Examine the content and impact of Xi Jinping’s January 30 Politburo speech published in Qiushi.

If Decree 837 is the defensive architecture, Xi’s Qiushi directive is the offensive blueprint. Published by the CCP magazine Qiushi on May 31, five months after delivery, his speech names quantum technology, biomanufacturing, hydrogen and fusion energy, brain-computer interfaces, embodied intelligence, and 6G as China’s “new economic growth points” to be cultivated through “extraordinary measures.” 

This is not a model-layer speech; it directs state resources at the layers below and beside AI models – energy, human capital, embodied intelligence – the same foundation the National AI Fund’s subsequent DeepSeek investment was built on.

The sequencing tells you that Beijing’s AI strategy is architectural. As I argued in The Diplomat in 2021, it builds the entire stack, layer by layer, with the legal framework and the capital deployment moving in coordinated sequence.

What is the Chinese public perception of the SpaceX IPO?

This is the question Western coverage answers least well, because the framing inside China differs fundamentally. The exclusion has been read domestically less as punishment and more as confirmation – evidence that China’s own frontier companies must build comparable capacity rather than wait for access to American capital markets. That was the same logic behind DeepSeek’s decision to run its V4 model natively on domestic Huawei Ascend silicon rather than restricted Nvidia chips, at roughly one-seventh the price of comparable Western models.

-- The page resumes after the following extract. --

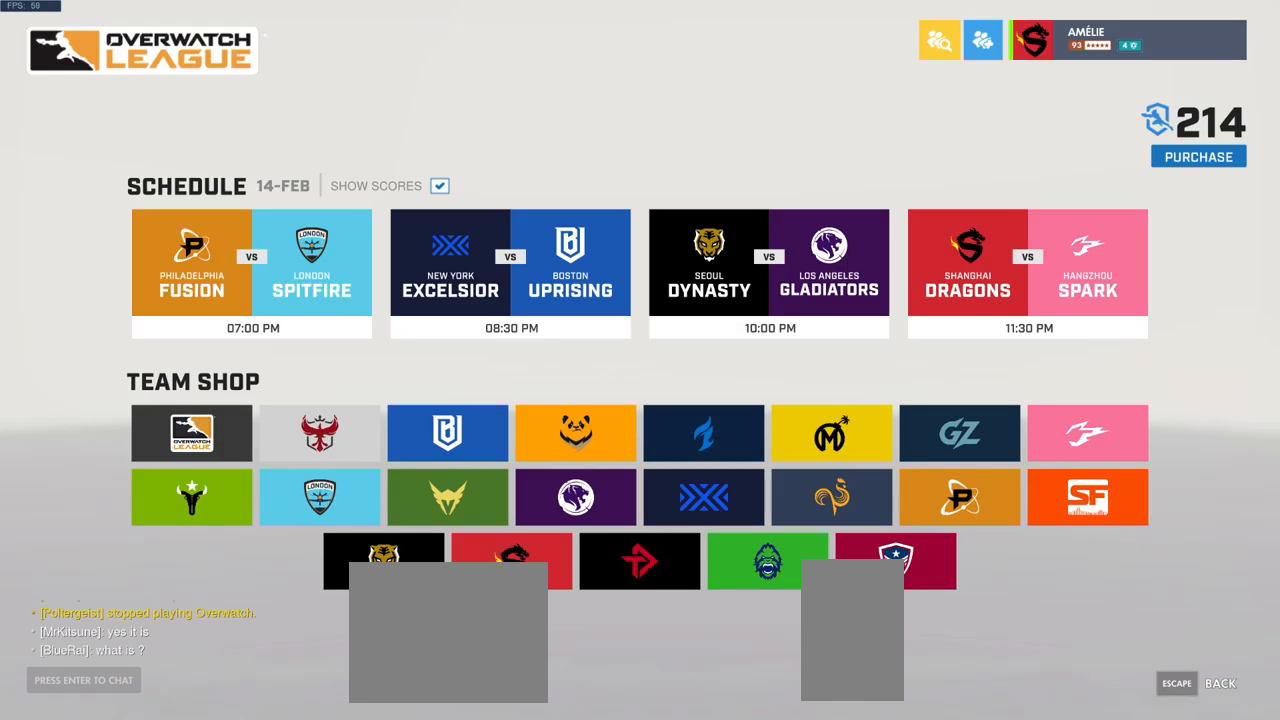
{"keys": [], "mouse": ["left"], "events": [[450, "mouse_left", "down"]]}
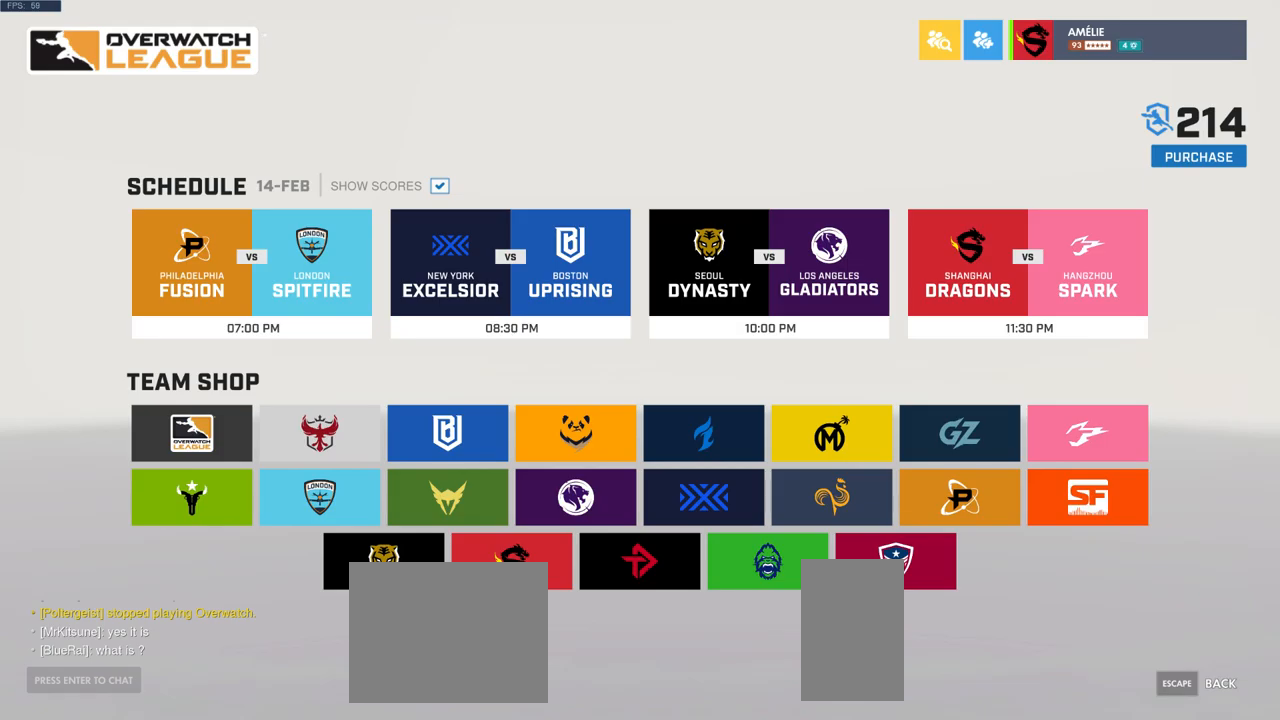
{"keys": [], "mouse": [], "events": [[17, "mouse_left", "up"]]}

Having spent a decade inside China’s sovereign capital system, I would describe the dominant reaction as muted rather than aggrieved. Domestic capital markets were already pricing frontier technology assets as strategic infrastructure rather than ordinary equity before the exclusion was announced. The SpaceX restriction does not introduce a new grievance; it closes a loop both sides had already started closing from their own side.

Assess the repercussions of the SpaceX IPO on China-U.S. competition for AI sovereignty and dominance.

As I observed in a recent Financial Times op-ed, Trump is taking a page out of China’s sovereign AI playbook. The headline is that both countries are now actively pursuing sovereign AI strategies. In June, China’s National AI Fund secured the only voting-rights stake in DeepSeek’s first outside funding round – a 50 billion yuan raise in which the Fund’s own position carried voting rights and no lock-up, a structure every other investor was denied. The same month, the Trump administration was exploring equity participation in OpenAI, building on the precedent of its $8.9 billion equity stake in Intel last year.

The SpaceX IPO exclusion is the same sovereign logic expressed as restriction rather than acquisition: control over who is allowed inside the stack, not just who owns it. Every institutional investor with cross-border AI or hard tech exposure is now operating under two simultaneously hardening regimes. The competition for AI sovereignty is no longer about who builds the better model — it is about who controls access to the capital, the chips, and now the public markets that fund the future growth.